EXERCISE MATERIAL:

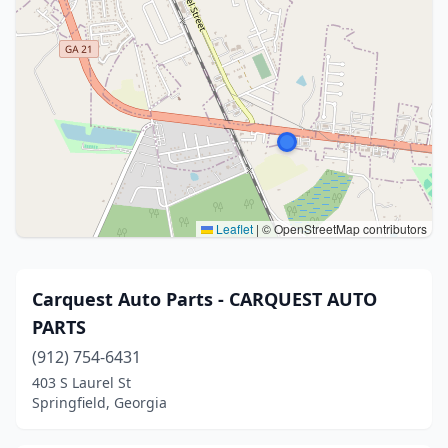
Leaflet
|
© OpenStreetMap contributors
Carquest Auto Parts - CARQUEST AUTO
PARTS
(912) 754-6431
403 S Laurel St
Springfield, Georgia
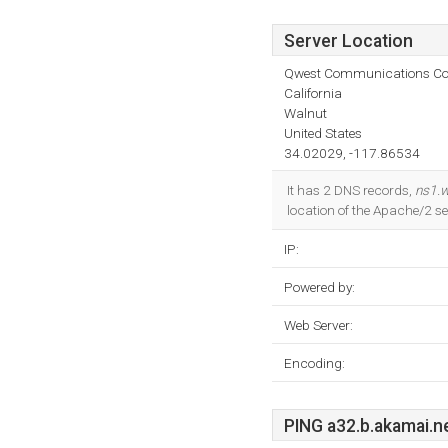
Server Location
Qwest Communications C
California
Walnut
United States
34.02029, -117.86534
It has 2 DNS records,
ns1.w
location of the Apache/2 
IP:
Powered by:
Web Server:
Encoding:
PING a32.b.akamai.ne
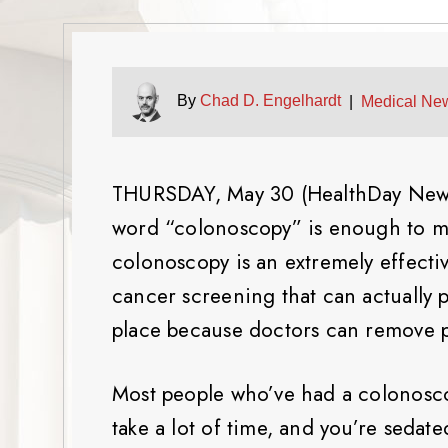
By
Chad D. Engelhardt
|
Medical Ne
THURSDAY, May 30 (HealthDay News) 
word “colonoscopy” is enough to mak
colonoscopy is an extremely effectiv
cancer screening that can actually 
place because doctors can remove p
Most people who’ve had a colonoscopy 
take a lot of time, and you’re sedate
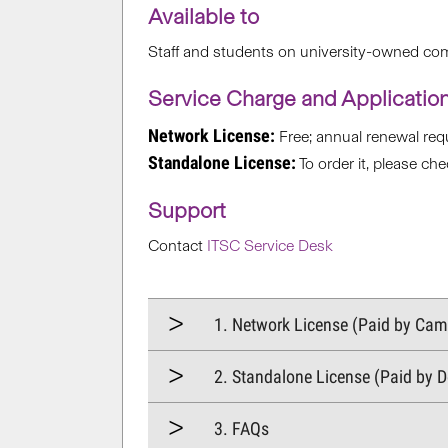
Available to
Staff and students on university-owned co
Service Charge and Applicatio
Network License:
Free; annual renewal requ
Standalone License:
To order it, please ch
Support
Contact
ITSC Service Desk
1. Network License (Paid by Ca
2. Standalone License (Paid by 
3. FAQs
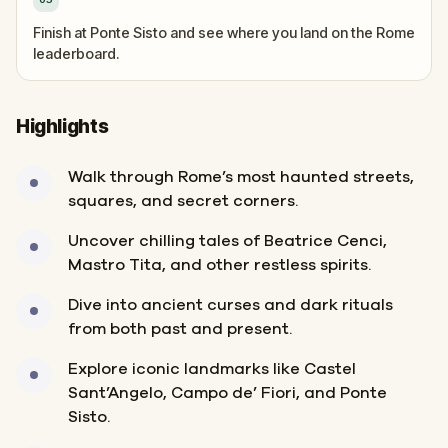
Finish at Ponte Sisto and see where you land on the Rome
leaderboard.
Highlights
Walk through Rome’s most haunted streets,
squares, and secret corners.
Uncover chilling tales of Beatrice Cenci,
Mastro Tita, and other restless spirits.
Dive into ancient curses and dark rituals
from both past and present.
Explore iconic landmarks like Castel
Sant’Angelo, Campo de’ Fiori, and Ponte
Sisto.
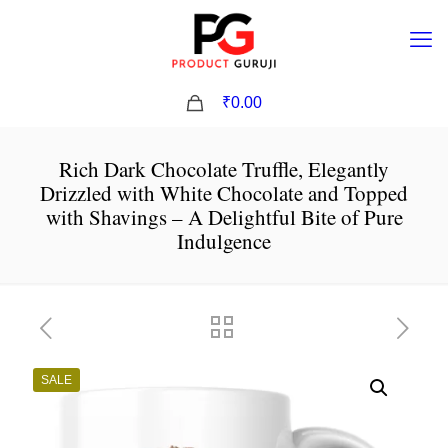
0
₹0.00
Rich Dark Chocolate Truffle, Elegantly
Drizzled with White Chocolate and Topped
with Shavings – A Delightful Bite of Pure
Indulgence
SALE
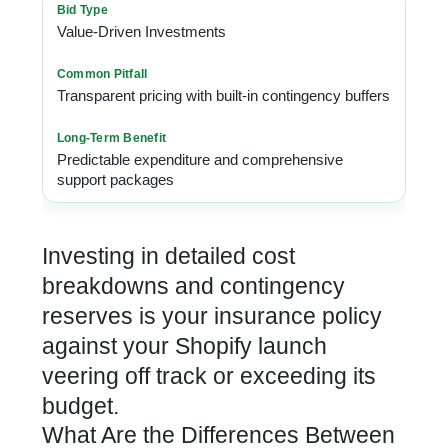
Value-Driven Investments
Transparent pricing with built-in contingency buffers
Predictable expenditure and comprehensive
support packages
Investing in detailed cost
breakdowns and contingency
reserves is your insurance policy
against your
Shopify launch
veering off track
or exceeding its
budget.
What Are the Differences Between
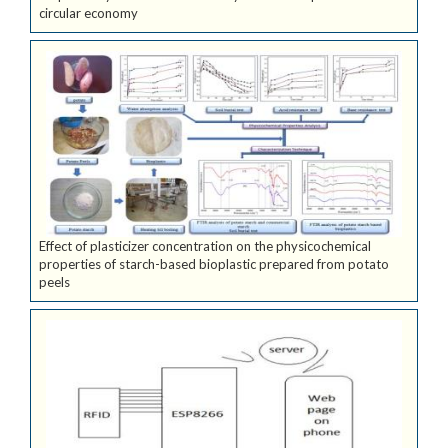
circular economy
Effect of plasticizer concentration on the physicochemical
properties of starch-based bioplastic prepared from potato
peels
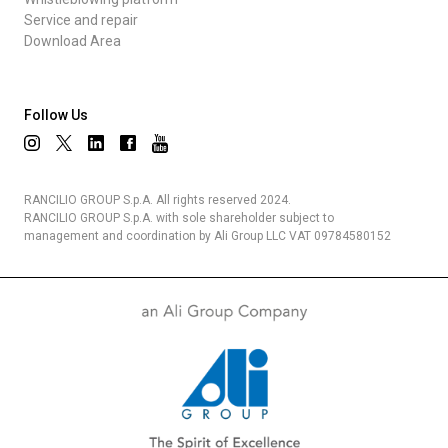
Service and repair
Download Area
Follow Us
RANCILIO GROUP S.p.A. All rights reserved 2024.
RANCILIO GROUP S.p.A. with sole shareholder subject to
management and coordination by Ali Group LLC VAT 09784580152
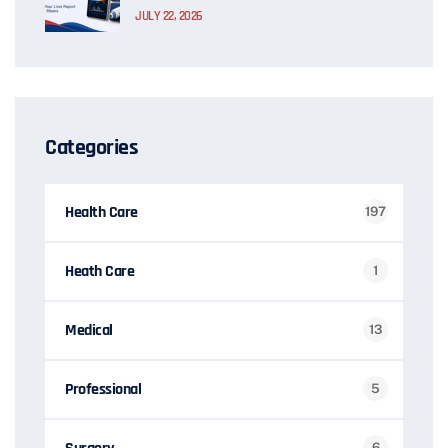
JULY 22, 2026
Categories
Health Care
197
Heath Care
1
Medical
13
Professional
5
6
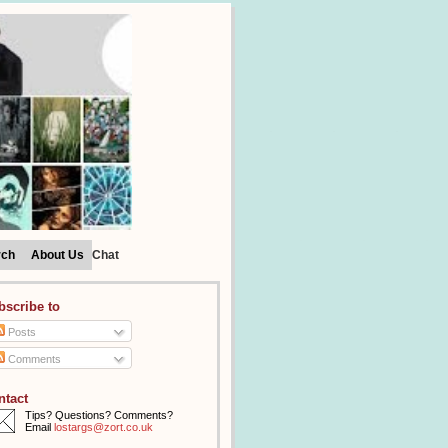
rch
About Us
Chat
bscribe to
Posts
Comments
ntact
Tips? Questions? Comments?
Email
lostargs@zort.co.uk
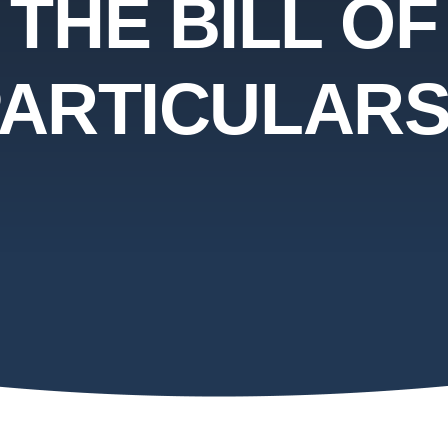
THE BILL OF
ARTICULAR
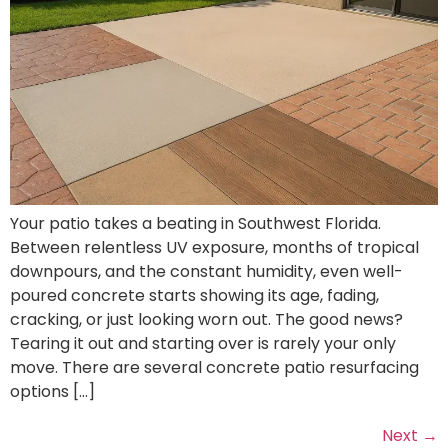
Your patio takes a beating in Southwest Florida.
Between relentless UV exposure, months of tropical
downpours, and the constant humidity, even well-
poured concrete starts showing its age, fading,
cracking, or just looking worn out. The good news?
Tearing it out and starting over is rarely your only
move. There are several concrete patio resurfacing
options […]
Next
→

TRY IT:
The expected answer is every line above in which the word "Chocolate" appears.

SOLUTION FOR THIS PROBLEM:
Rich Dark Chocolate Truffle, Elegantly
Drizzled with White Chocolate and Topped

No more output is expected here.